Taiwan Semiconductor Manufacturing Co (TSMC), “invited” by the US government on many occasions, on Friday last week announced plans to build a 5-nanometer fab in Arizona by next year.
US Secretary of State Mike Pompeo welcomed the news immediately and the New York Times has called this development a victory for US President Donald Trump.
The Trump administration has, on many occasions, asked TSMC, considered the pride of Taiwan, to set up a fab in the US. Now that the idea is to be realized, it has been met with much approval in the US.
The project not only makes Taiwanese proud, but also highlights the pressure that many countries, and even companies, felt on being asked to choose sides in light of the US-China cold war.
Trump took office on the back of his slogan to “make America great again,” and this has remained central to his administration and for his re-election campaign. With this is mind, the US is determined to confront any forces head-on that challenge or hinder its dominance.
This is the reason behind a US-China trade war and the “free and open” Indo-Pacific strategy: It is clear for all to see that the US is intent on counterbalancing or weakening China’s influence.

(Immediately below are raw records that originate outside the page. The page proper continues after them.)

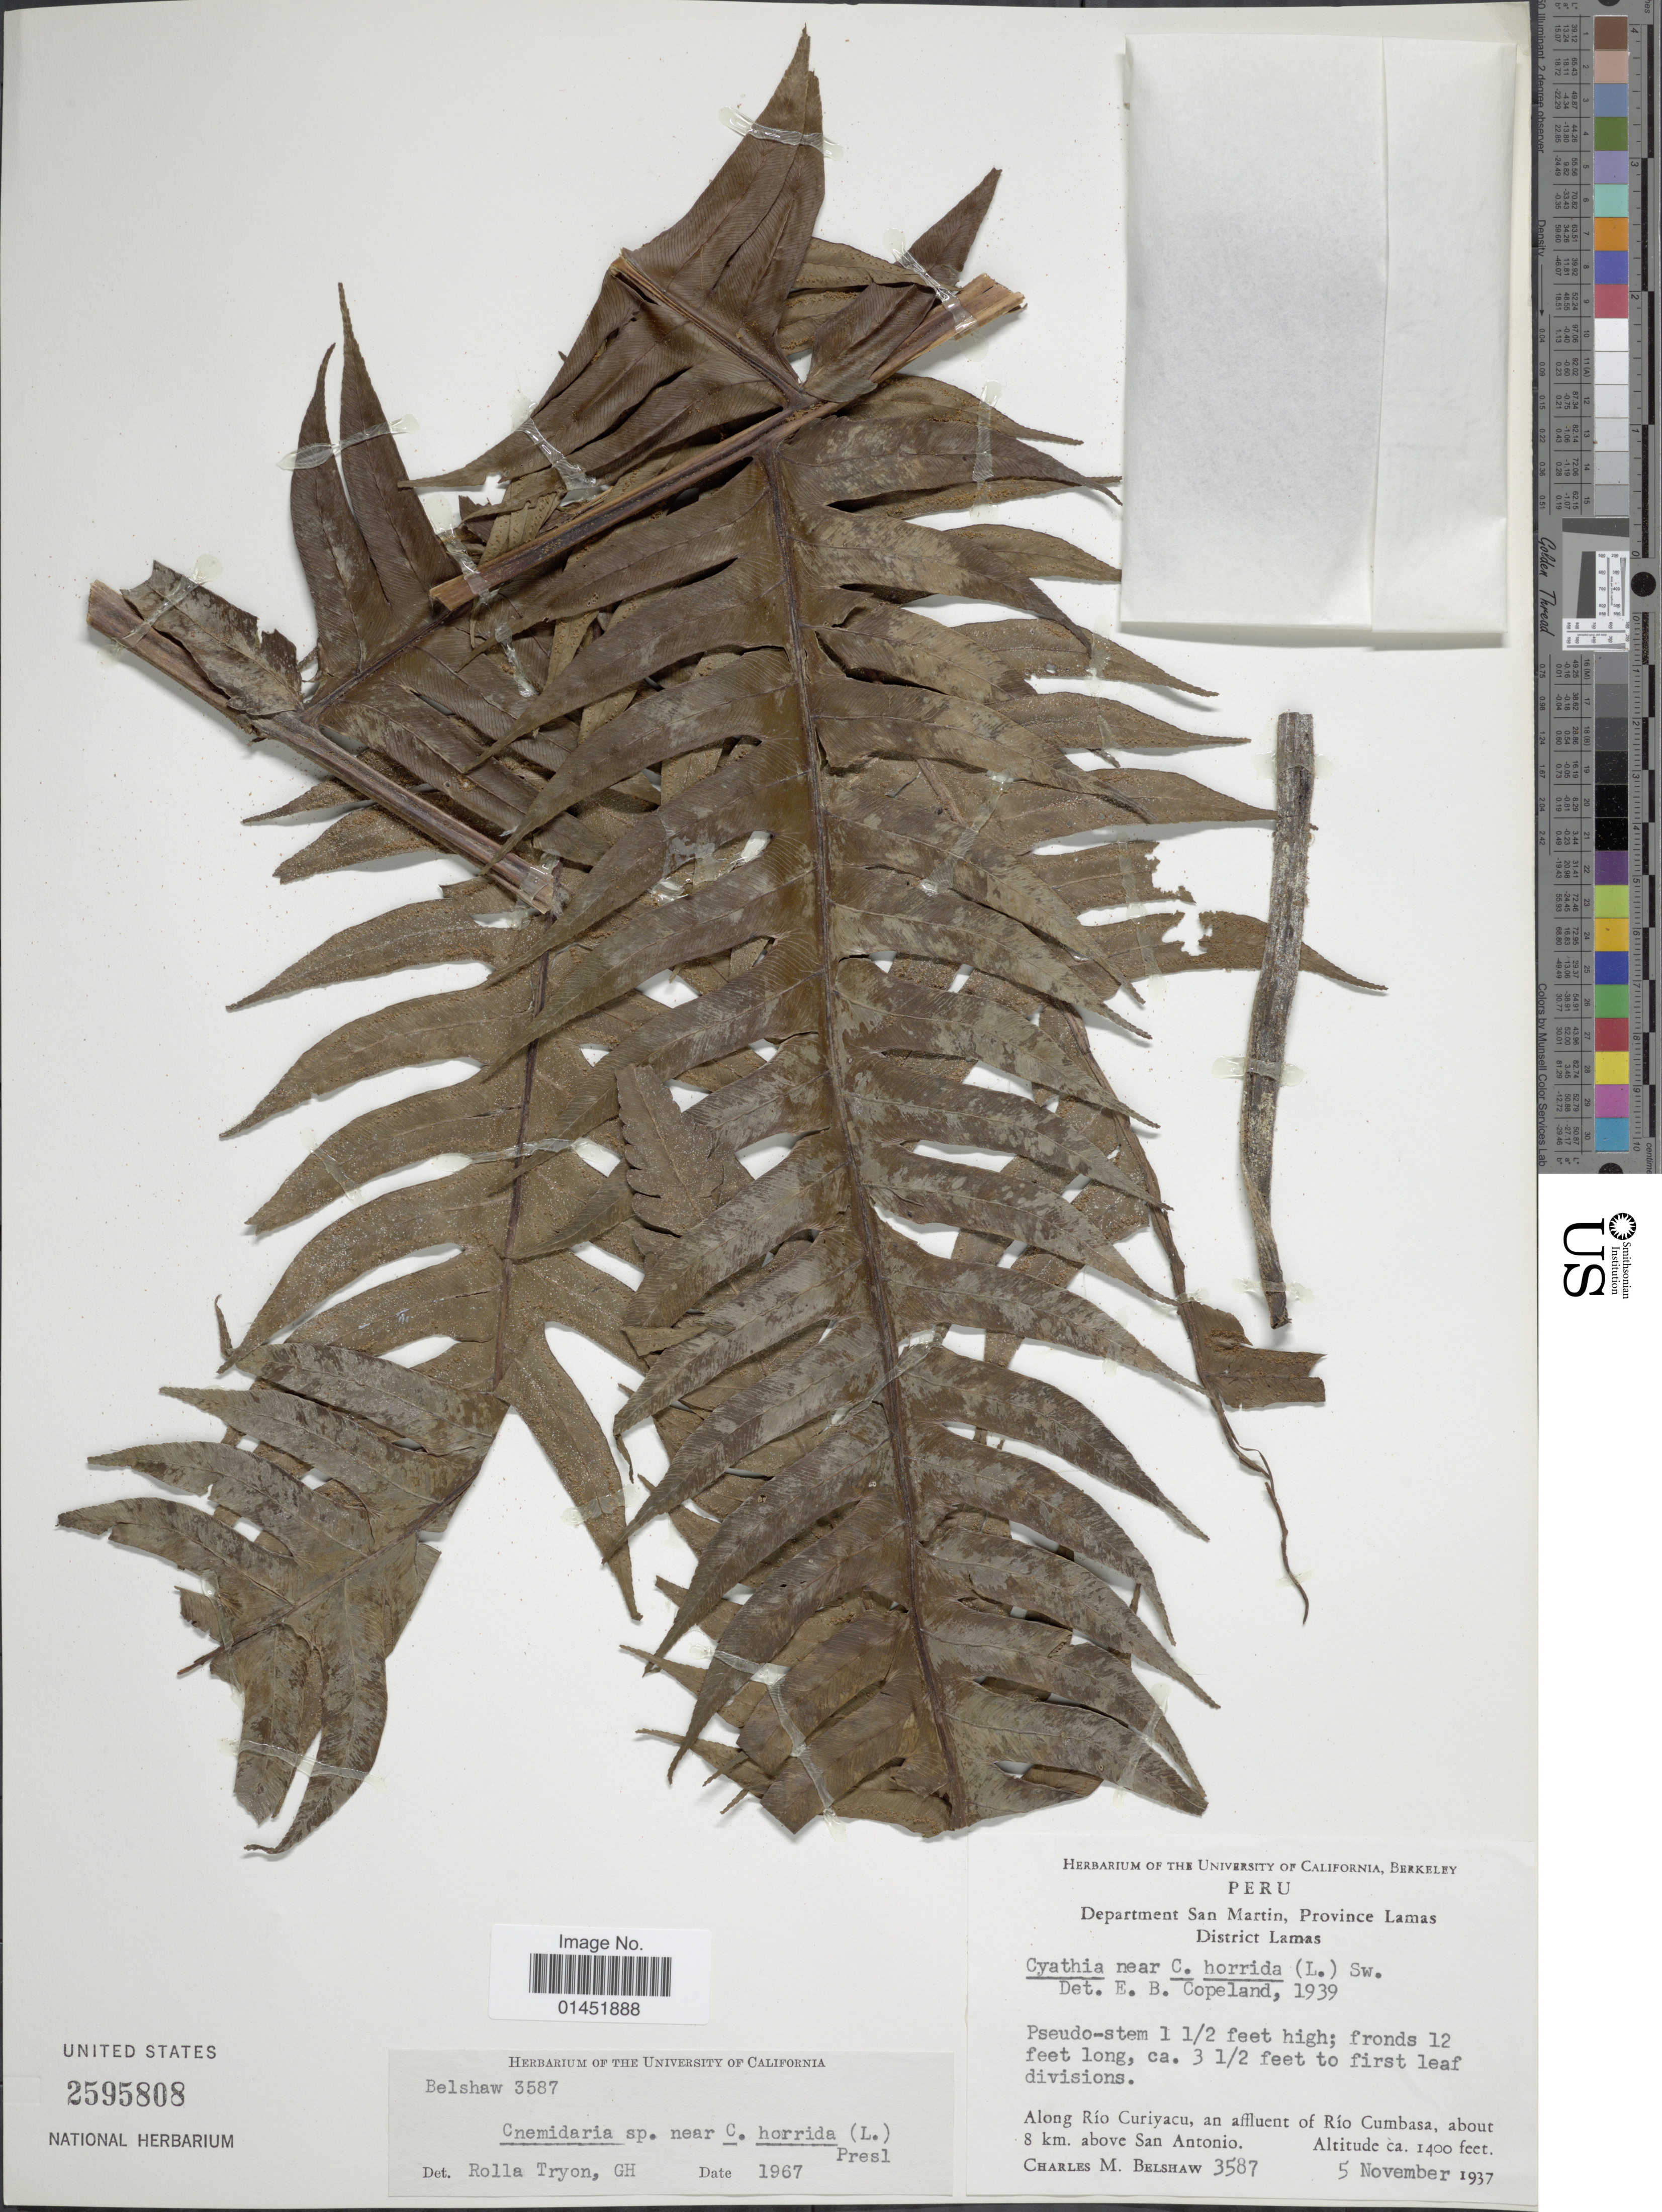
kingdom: Plantae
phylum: Tracheophyta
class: Polypodiopsida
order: Cyatheales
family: Cyatheaceae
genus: Cyathea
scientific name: Cyathea horrida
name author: (L.) Sm.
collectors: C. Shaw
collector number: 3587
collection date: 1937-11-05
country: Peru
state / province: San Martín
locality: Depatment San Martin, Province Lamas District Lamas, Along Río Curiyacu, an affluent of Río Cumbasa, about 8 km. above San Antonio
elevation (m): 427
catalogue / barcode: US 2595808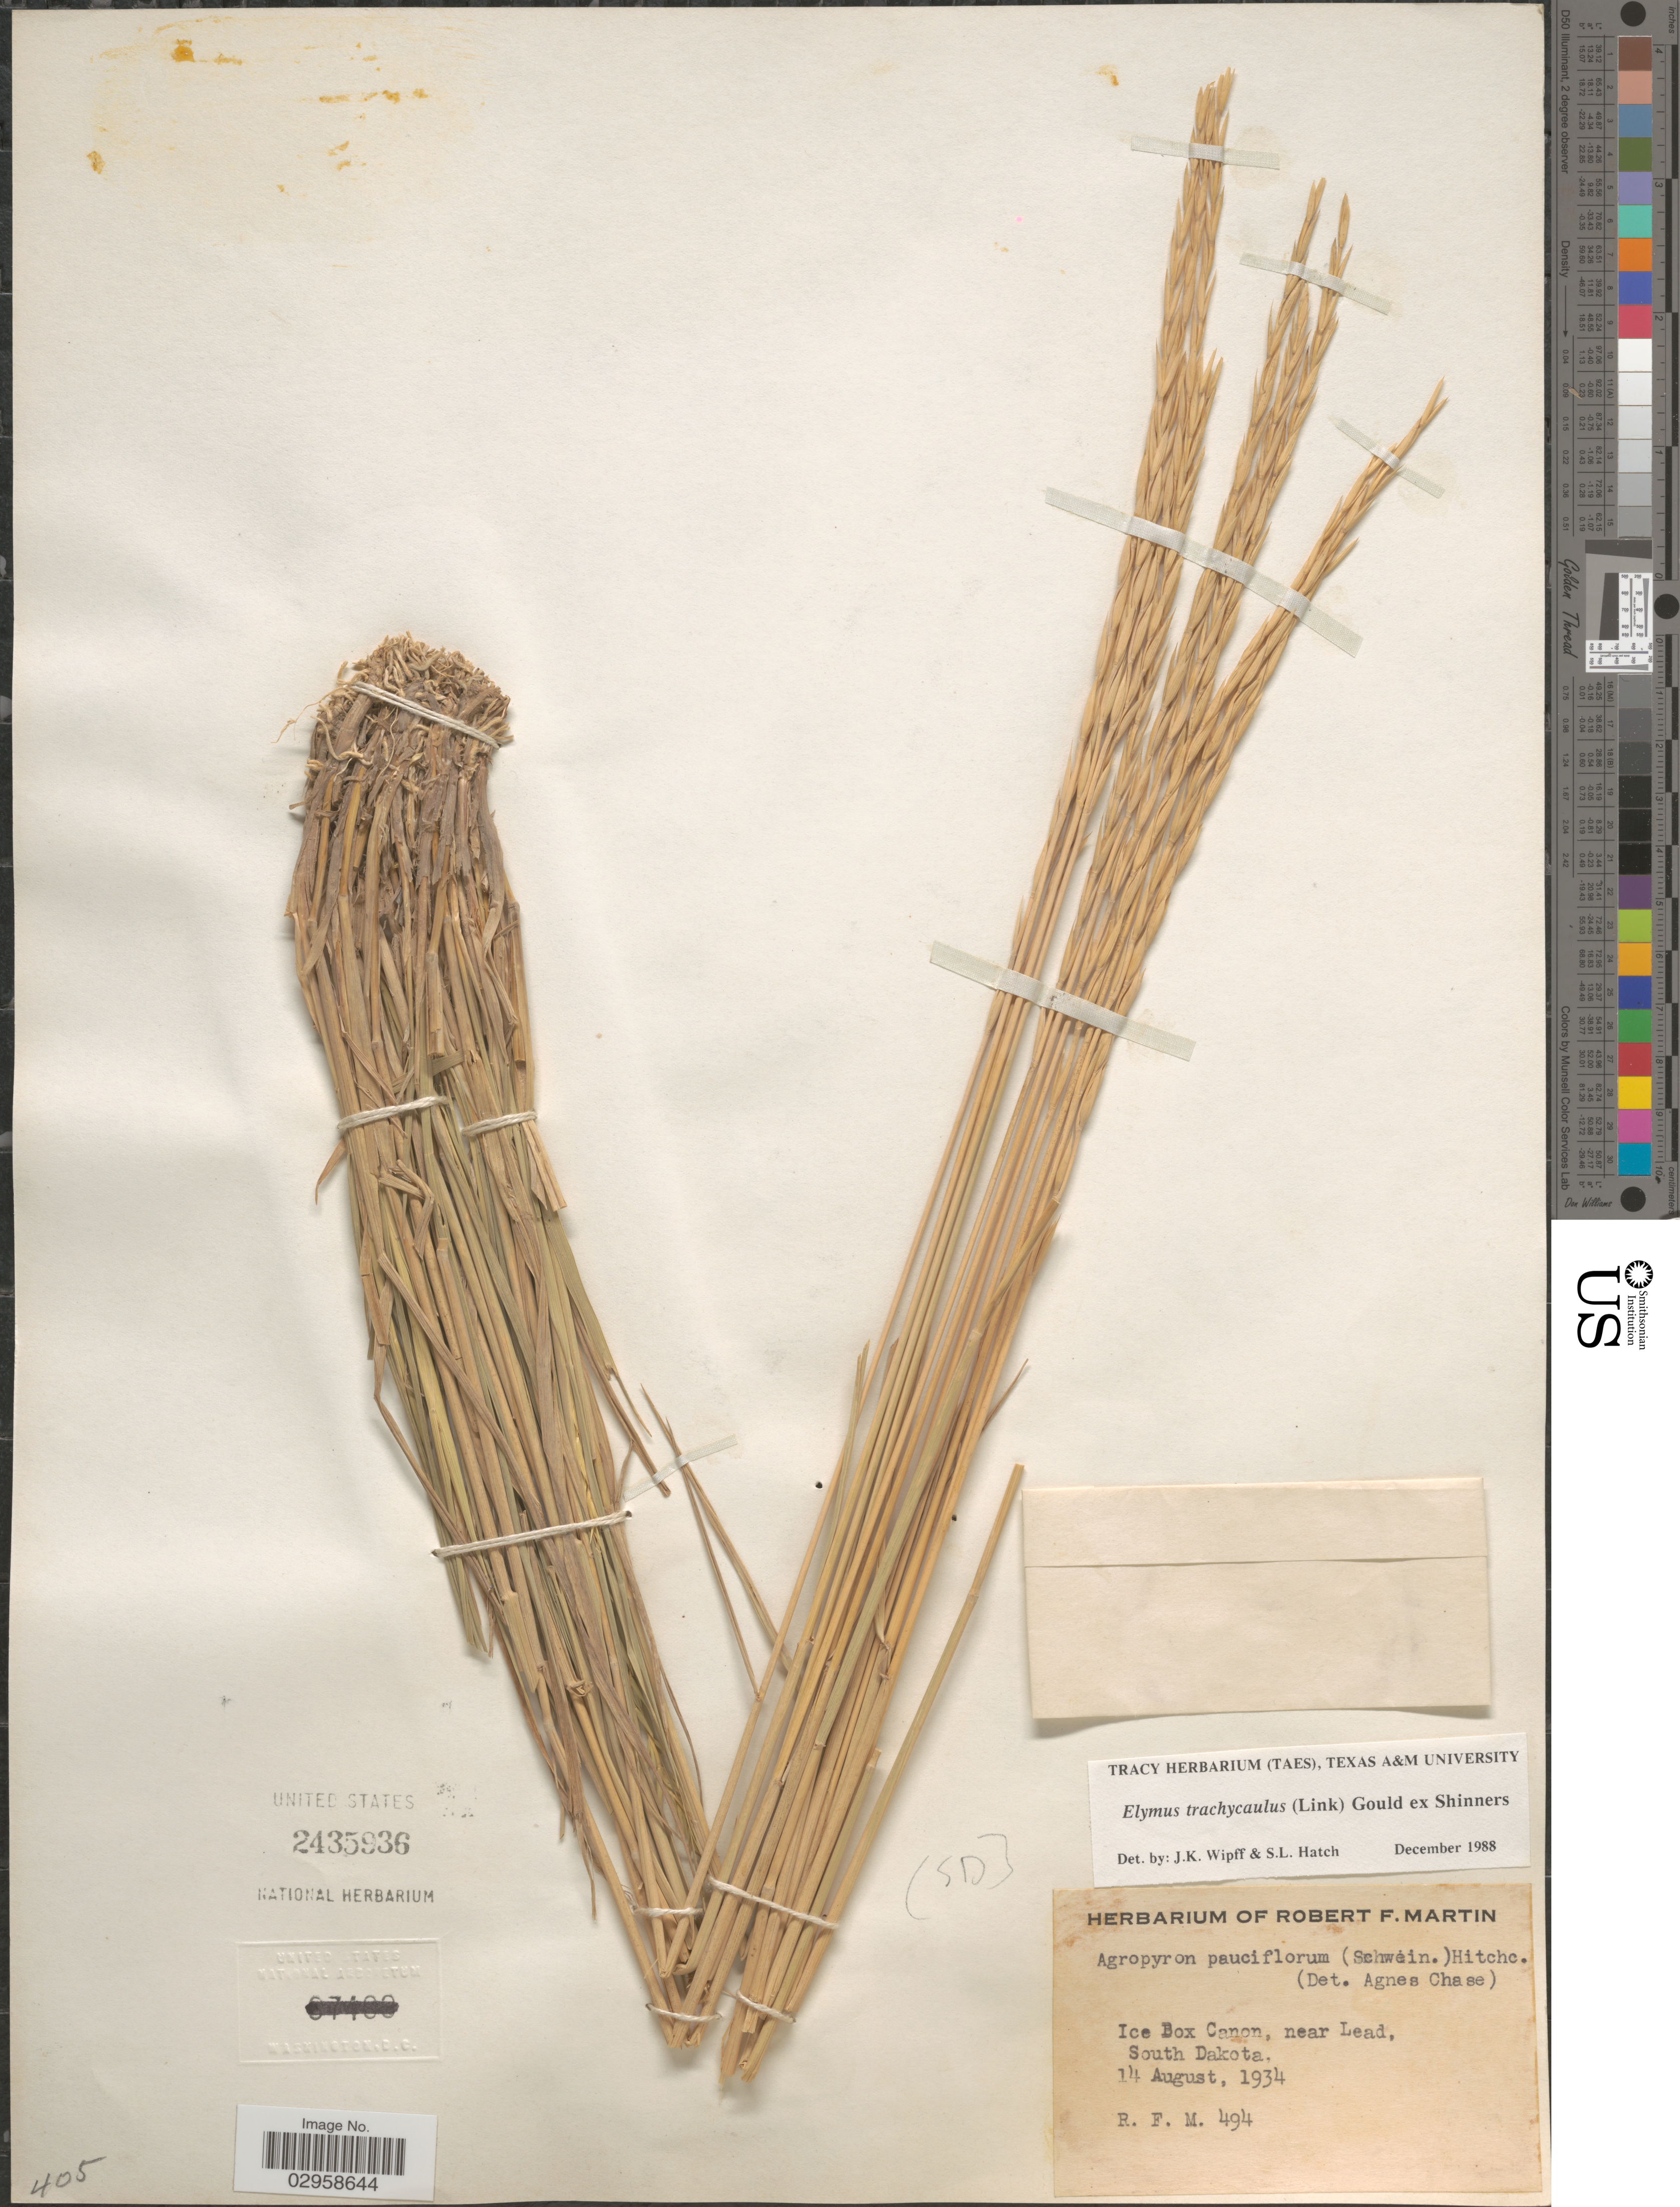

With the COVID-19 pandemic, which started in China, spreading worldwide and causing millions of deaths or illness, the heavy price the US is paying has only made the Trump administration more determined to carry out its policy of decoupling from China. Urging TSMC to set up a fab in the US is part of this strategy.
Therefore, TSMC’s move to build a fab in the US is not just a matter of fulfilling financial or industrial supply chain needs. From the viewpoint of international strategy, it highlights the following aspects:
First, at the global level, the competition between the US and China, two major world powers, has entered the “Thucydides trap,” so it is foreseeable that the struggle between the two will continue. Under such circumstances, other countries and even international organizations would also be under pressure to choose a side.
Second, from the perspective of international competition, in order to compete for dominance, the US and China are taking all possible measures and policy tools to ensure their self-sufficiency in the supply chains of the scientific, technological, military and economic industries, and to weaken their counterpart’s advantages.
Third, at the individual level, Trump and Chinese President Xi Jinping (習近平) both face challenges at home and abroad, such as economic downturns, and responsibility and accountability during the pandemic, and these will be key factors determining whether they can remain in power.
It is not surprising that Trump and Xi have continued their struggle for power. Following its establishment of a fab in China in 2016, TSMC is also to set up a fab in the US next year.
As the saying goes, “a falling leaf indicates the coming of the fall.” This is one concrete example of the confrontation between the US and China.
In the same vein, as some question President Tsai Ing-wen’s (蔡英文) administration for being pro-US and for intentionally desinicizing Taiwan, instead of balancing the two powers, TSMC’s choice is self-evident.
Paul Lei is a veteran media worker and has a master’s degree from National Chung Cheng University’s Graduate Institute of Strategic and International Affairs Studies.